Il n’y a pas de règle dans la conception d’une histoire. Si elle m’amuse,
alors je suis content. Quelques idées me viennent parfois la nuit, je
m’empresse de les écrire. Le lendemain, je suis souvent déçu. Avant, je
créais tout moi-même: maintenant, je suis entouré de scénaristes et je
dessine. Le graphique et le visuel m’intéressent le plus. Nous nous
réunissons régulièrement. Je propose des idées, nous en discutons ensemble,
puis chacun travaille de son côté. Je me réserve toujours le droit de
changer l’approche des dialogues. Je suis libre et j’y tiens beaucoup. Je
suis comme un réalisateur de cinéma, je choisis des gros plans ou des plans
américains selon l’inspiration du moment. J’aime travailler seul. J’ai
besoin de calme, de concentration et d’un peu de musique. J’écoute des
cassettes de Tino Rossi ou du jazz. La musique de Glenn Miller me détend
beaucoup. Contrairement à la construction d’un film, je réalise mes planches
de dessins dans la suite chronologique des épisodes. J’avance comme le
lecteur. Je ne me pose jamais de question. Ma femme lit les planches et
corrige les éventuelles fautes d’orthographe. Je réalise plusieurs planches
par jour. Et je termine généralement un album en six mois. C’est un travail
régulier, de longue haleine, pas très fatigant. Mais j’ai l’immense
privilège de gagner ma vie grâce à un plaisir chaque jour renouvelé.
Actuellement, je réalise l’album Klondike dont l’action se déroule au
Canada, comme La ruée vers l’or de Charlie Chaplin. Voilà un homme que
j’adore. Il faisait rire tout le monde et ne se prenait pas au sérieux. Il
n’intellectualisait rien. Il amusait le public, tous les publics. On n’a pas
encore inventé le légume qui fait rire…
J’arrête de travailler vers 12H30. Je déjeune à la maison. Je ne fais pas la
cuisine. Je n’y connais absolument rien. Ma femme fait cela très bien.

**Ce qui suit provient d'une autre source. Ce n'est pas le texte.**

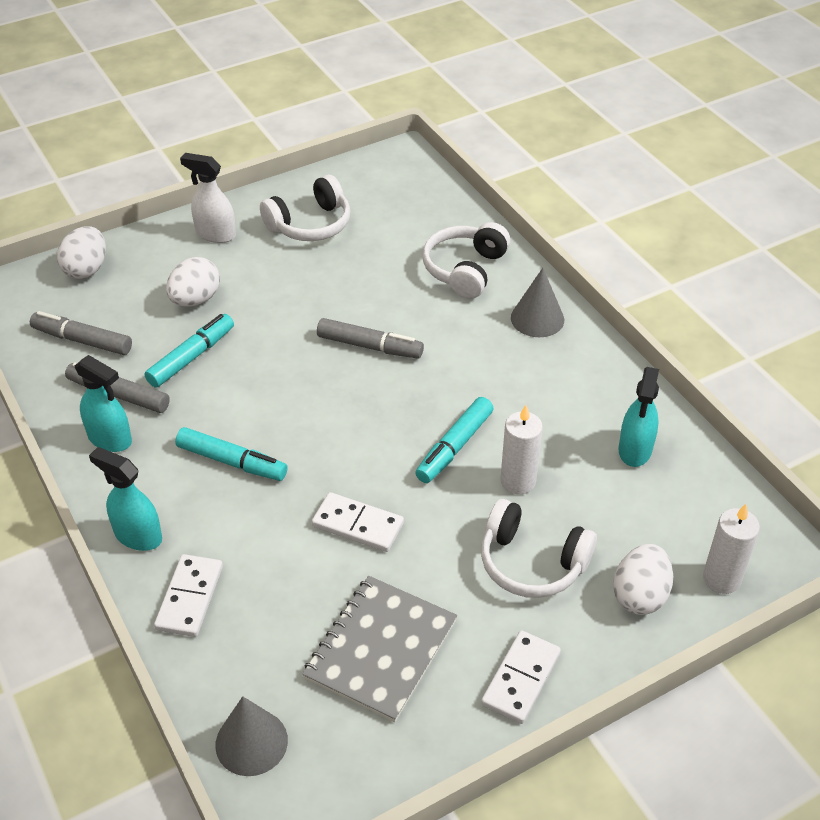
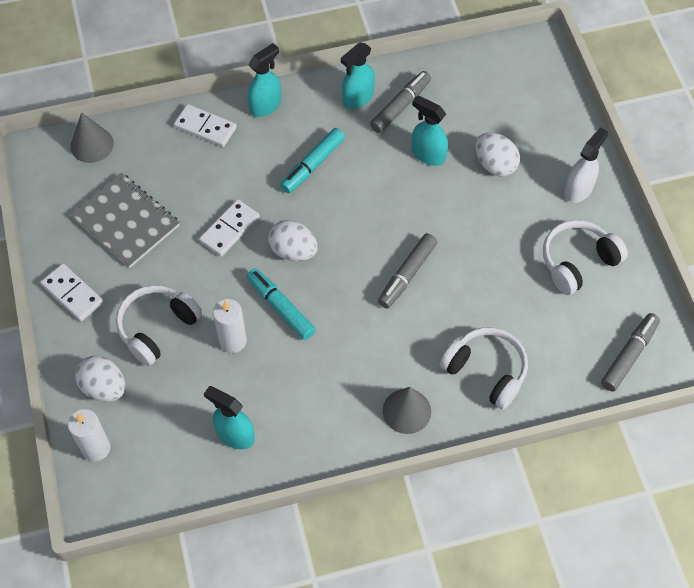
camera: 105 degrees right, 15 degrees up
grey marker [30,311,132,355] -> grey marker moved to [601,313,660,392]
white egg [57,226,106,279] -> white egg moved to [268,220,318,261]
turquoise marker [144,314,234,387] -> turquoise spray bottle [412,95,448,166]
white headphones [260,175,351,241] -> white headphones turned 75 degrees clockwise [543,220,628,295]

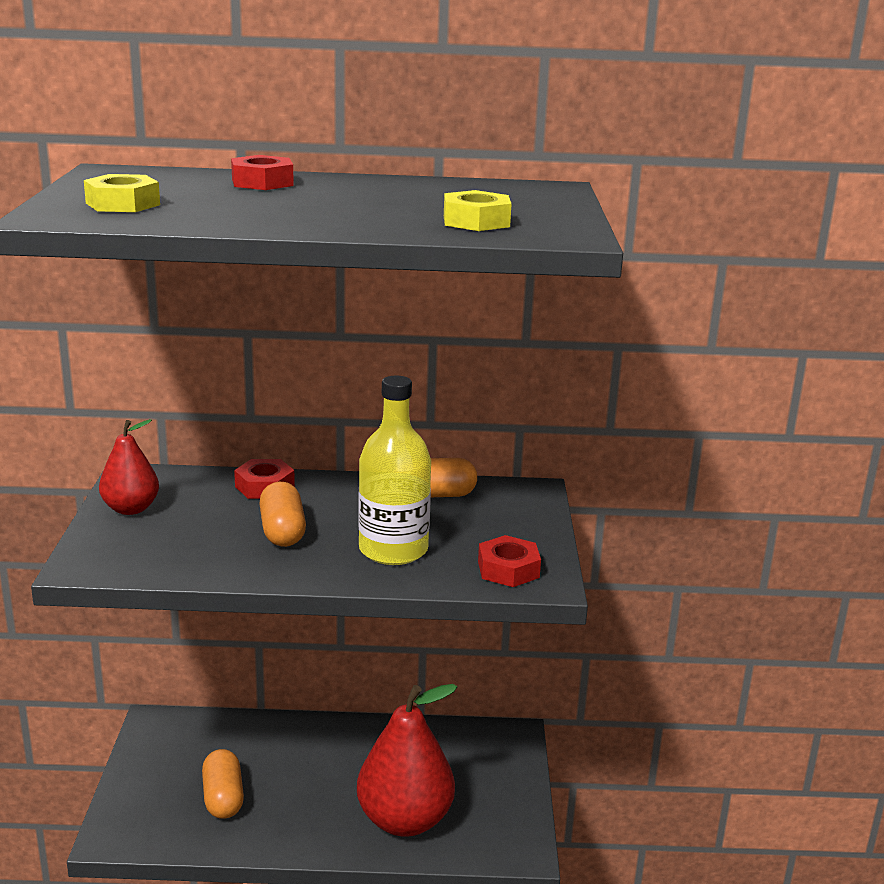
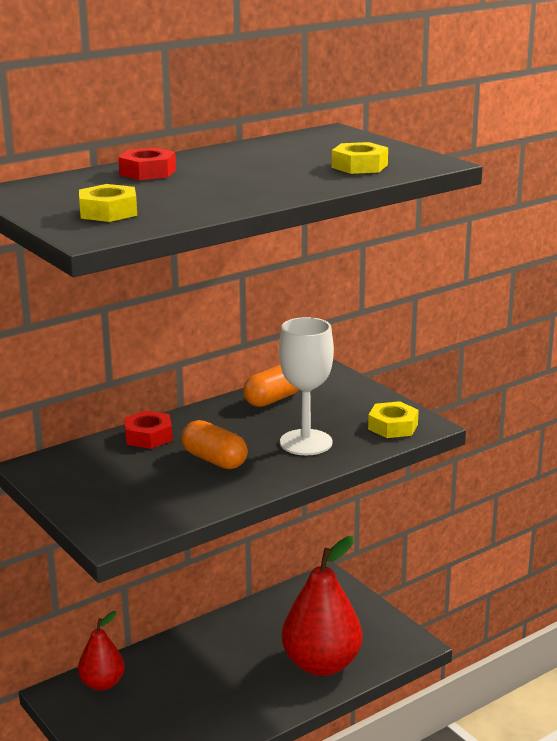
camera: 35 degrees left, 0 degrees up
red pear [99,419,159,515] -> red pear moved to [78,611,125,691]
orange capsule [202,749,244,819] -> none
yellow bottle [358,376,431,565] -> white goblet [279,317,334,455]
red nut [478,535,541,587] -> yellow nut [368,401,419,438]

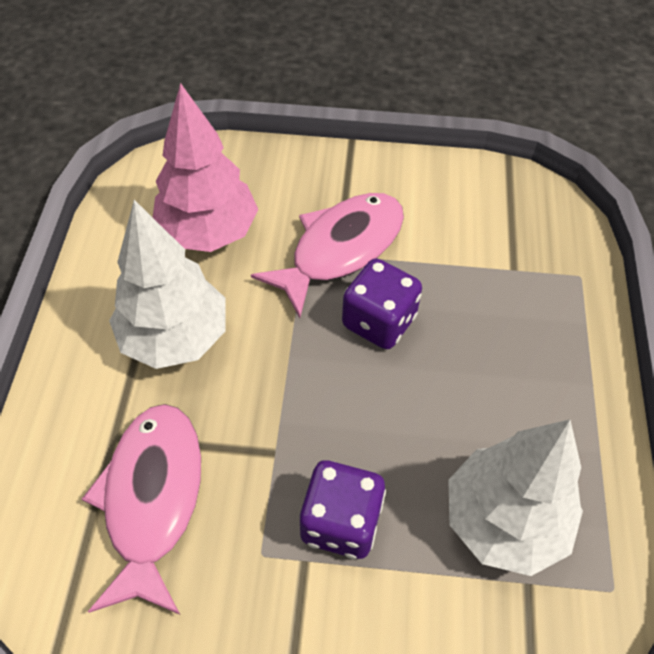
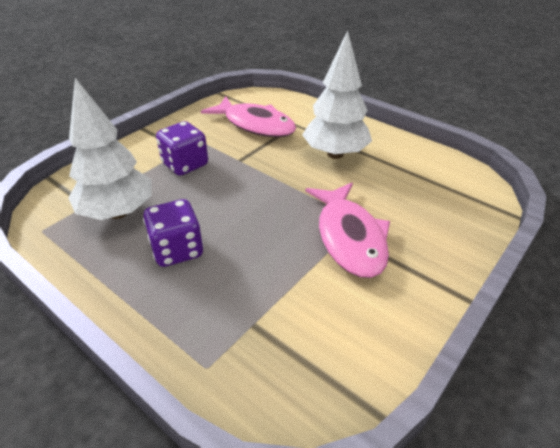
camera: 125 degrees right, 15 degrees down
pink tree [153,83,259,252] -> none
purple dice [342,258,422,349] -> purple dice moved to [143,199,204,267]

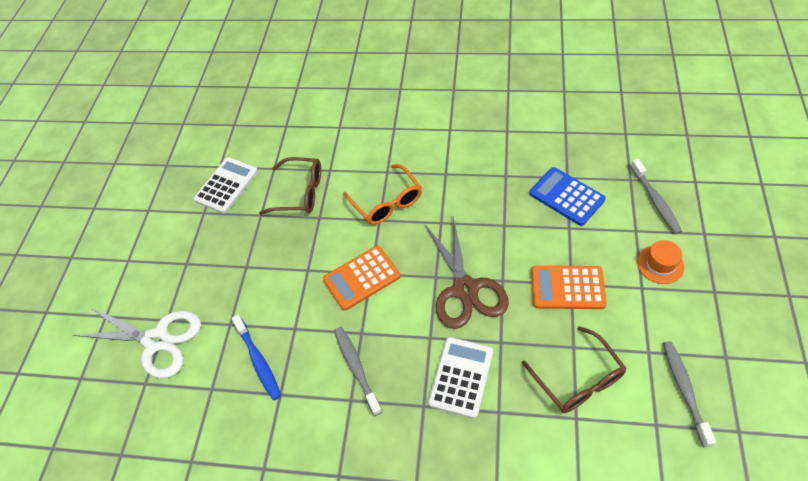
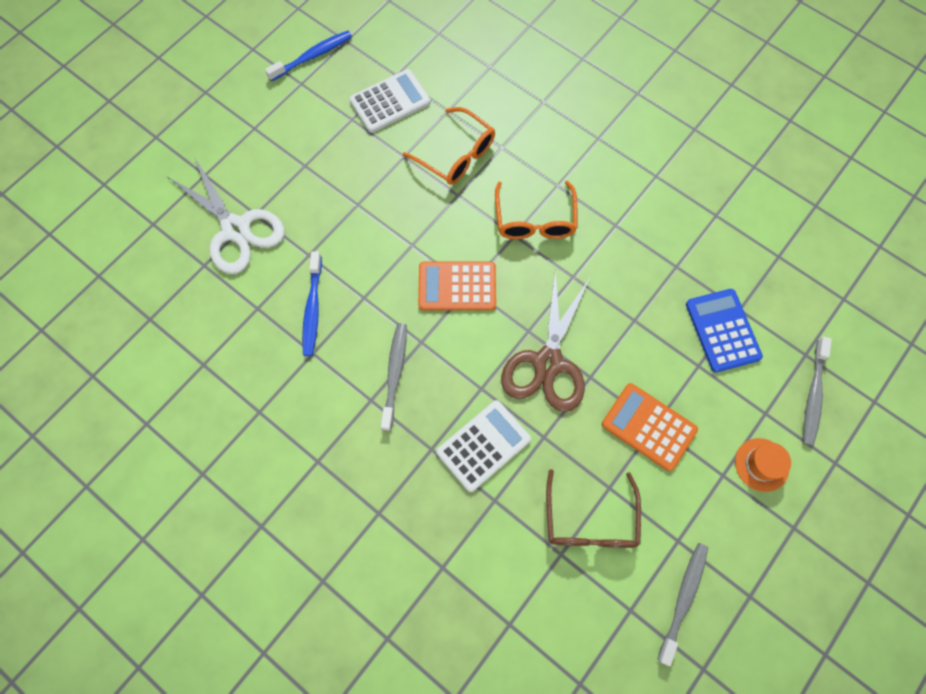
camera: 25 degrees right, 15 degrees up
brown glasses [259,157,321,215] -> orange glasses [403,107,495,185]
none -> blue toothbrush [265,31,352,81]

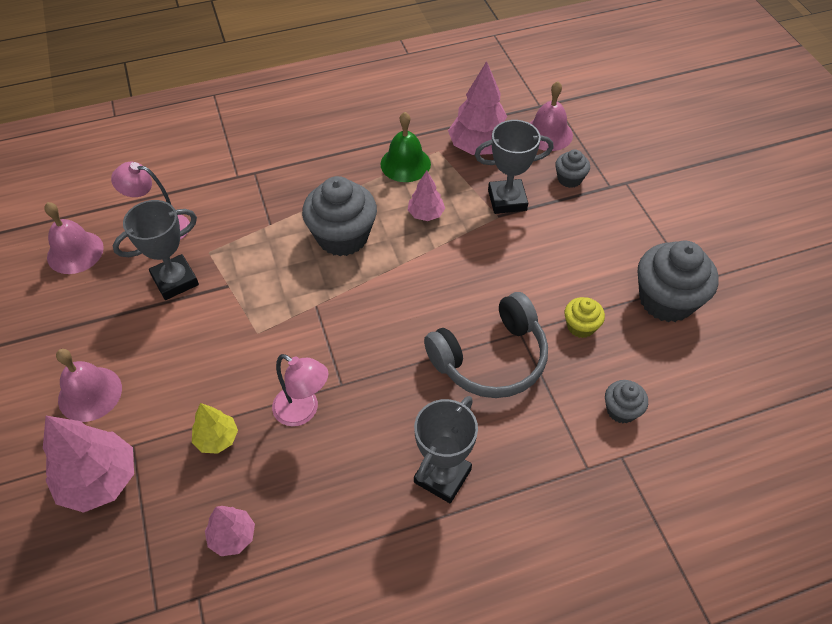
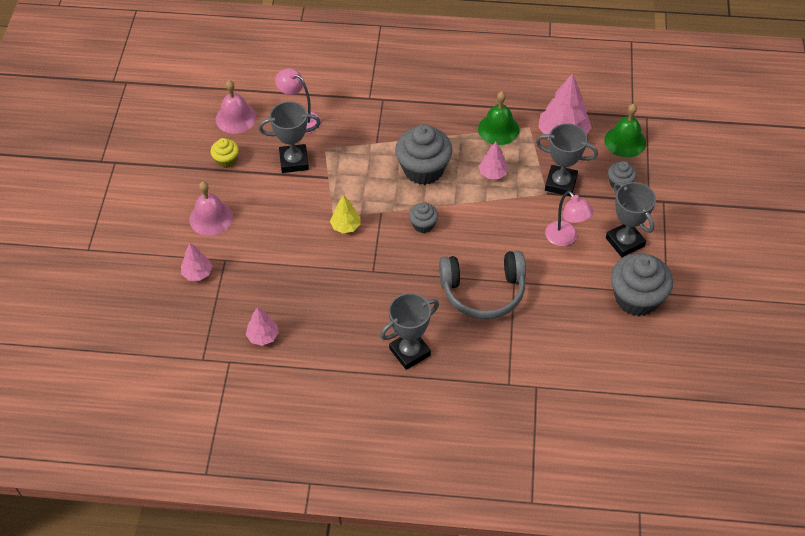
camera: 25 degrees right, 0 degrees up
pink tree [43,416,134,513] -> pink tree [181,243,212,281], size x0.56
yellow tree [192,403,238,454] -> yellow tree moved to [330,195,361,233]
pink lamp [272,354,328,426] -> pink lamp moved to [545,191,594,246]
pink bell [529,81,573,151] -> green bell [604,104,646,158]
yellow cupcake [565,297,605,338] -> yellow cupcake moved to [210,138,239,168]
grey cupcake [605,380,648,423] -> grey cupcake moved to [409,203,438,233]
none -> grey trophy [606,182,656,257]

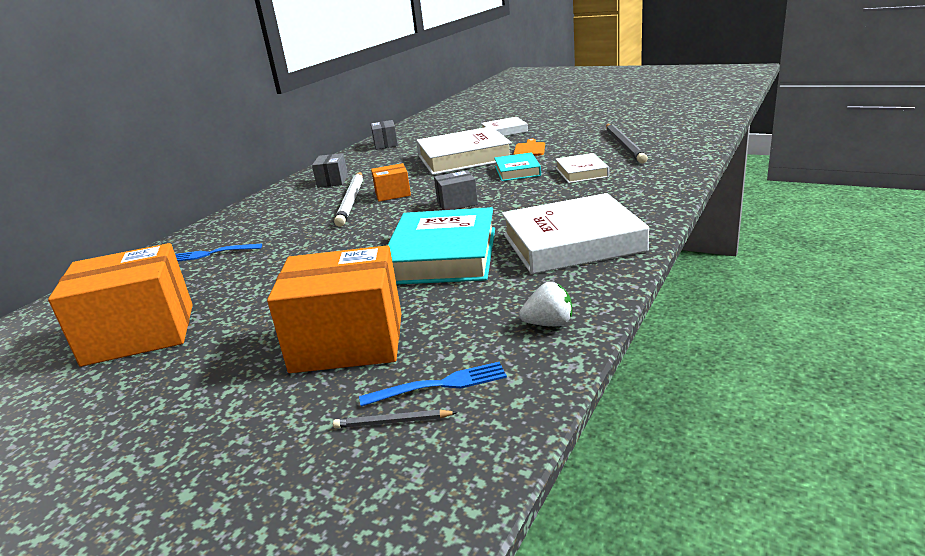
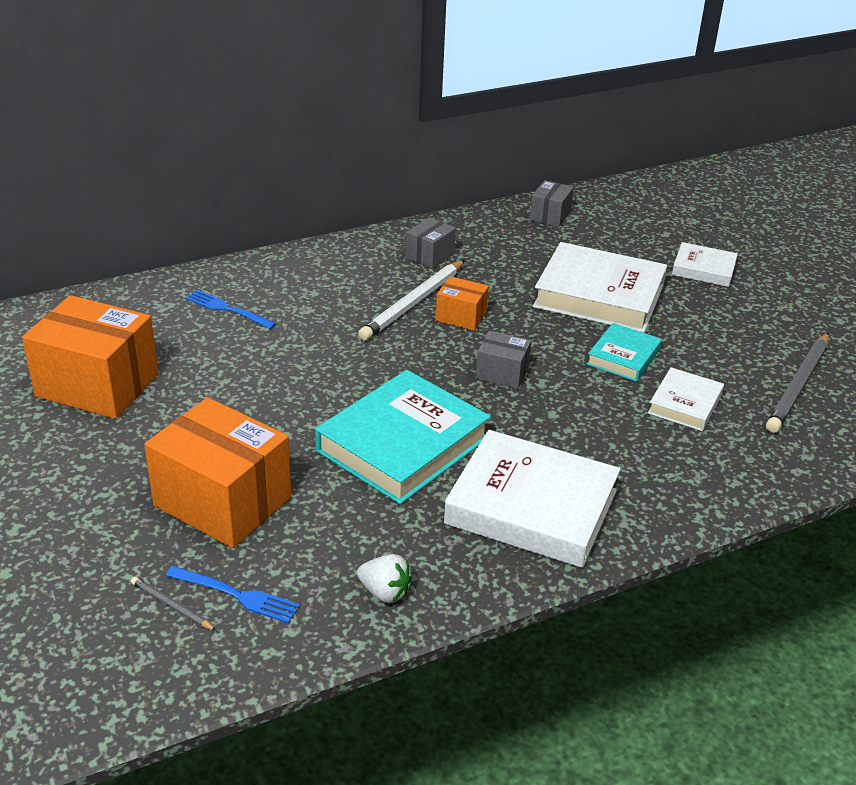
camera: 30 degrees right, 10 degrees up
orange cutting board [513,139,545,156] -> none

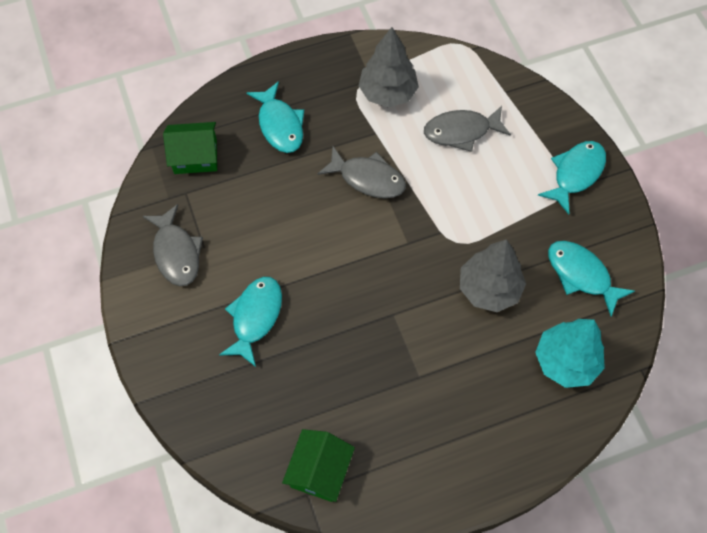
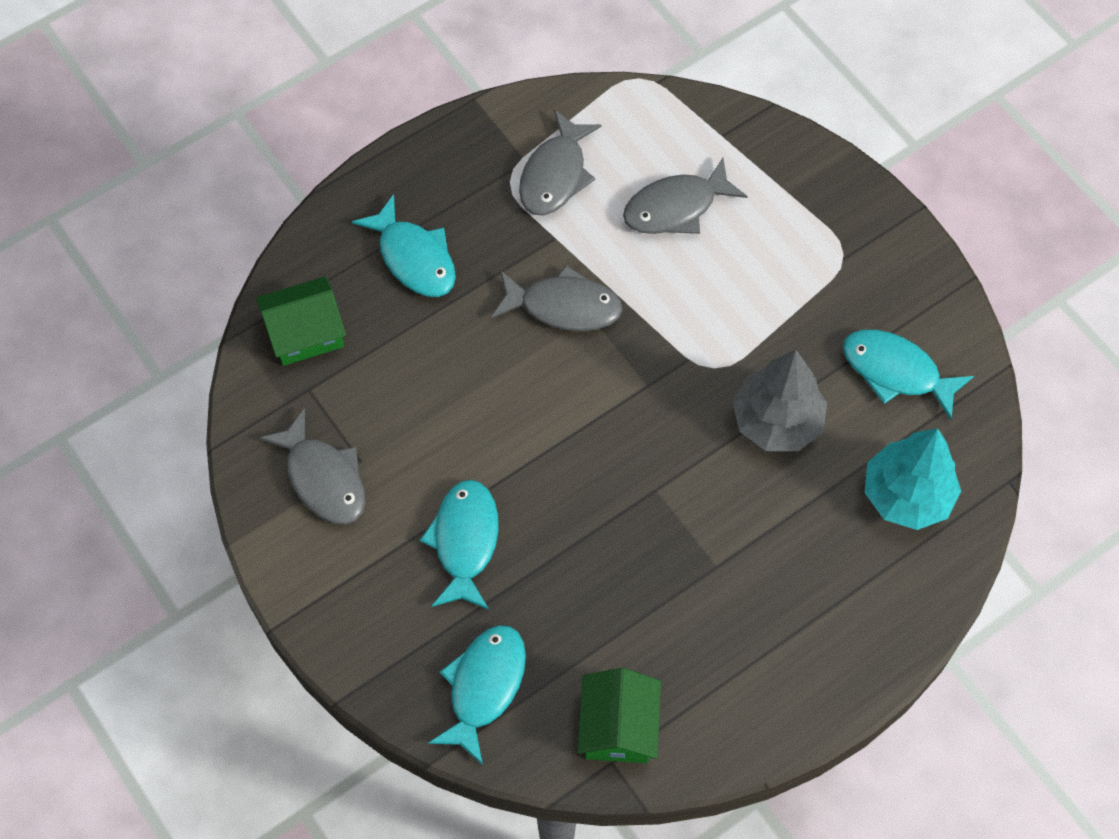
camera: 15 degrees left, 0 degrees up
grey tree [359,27,419,108] -> grey fish [519,110,602,216]
turquoise fish [538,141,606,214] -> turquoise fish moved to [428,625,526,765]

J’aime particulièrement les préparations de poissons. Je ne mange pas
beaucoup. Etant assis toute la journée, j’ai tendance à grossir. Alors, je
mange plutôt léger. Ma vie sédentaire et ma position penchée me forcent à
faire de l’exercice. Je marche beaucoup. Généralement après le déjeuner.
C’est très bon pour ma colonne vertébrale. Je me promène seul. Je rêve. Je
ne pense pas forcément à Lucky Luke. Je regarde la nature. Les grands
espaces me fascinent. C’est ce qui me plaît évidemment dans le Far West. Ce
sont des paysages de tous les possibles. J’ai vécu aux Etats-Unis pendant
six ans, juste après la Seconde Guerre mondiale. C’est à Broadway que ma
femme et moi nous nous sommes mariés. Les Etats-Unis ont marqué ma vie,
surtout à cette époque, c’était le rêve américain, le pays des mille et une
possibilités. A New York, on avait le sentiment d’être au centre du monde.
C’est dans cette ville mythique que j’ai rencontré René Goscinny. On s’est
directement bien entendu. Il est devenu mon scénariste attitré. Pas tout de
suite. Il avait la grande intelligence de s’adapter au personnage de Lucky
Luke, tout en continuant d’écrire les scénarios d’Asterix. J’avais déjà créé
Lucky Luke. Je me documentais grâce à des photos de films – que je
chapardais à l’entrée des salles de cinéma avec la complicité de Franquin –
représentant des diligences, l’intérieur de saloons, des cow-boys, etc…
C’était l’époque des westerns. J’étais un boulimique du cinéma. Les films et
les acteurs m’ont beaucoup influencé dans mon travail. Gary Cooper,
maladroit, séduisant, a inspiré les traits de Lucky Luke. J’ai caricaturé
David Niven, Jack Palance et, plus récemment, Louis de Funès pour divers
personnages. Je m’amuse beaucoup à dessiner les frères Dalton. Bêtes et
méchants, ils se prêtent naturellement à des gags très drôles. Enfant, je
dessinais des caricatures en plein milieu des pages de mes cahiers. Vous
imaginez le courroux de mes professeurs. J’avoue que jusqu’à maintenant,
certains instituteurs jésuites font encore l’objet de mes meilleures
caricatures. Je me les réserve toujours pour dessiner les croque-morts.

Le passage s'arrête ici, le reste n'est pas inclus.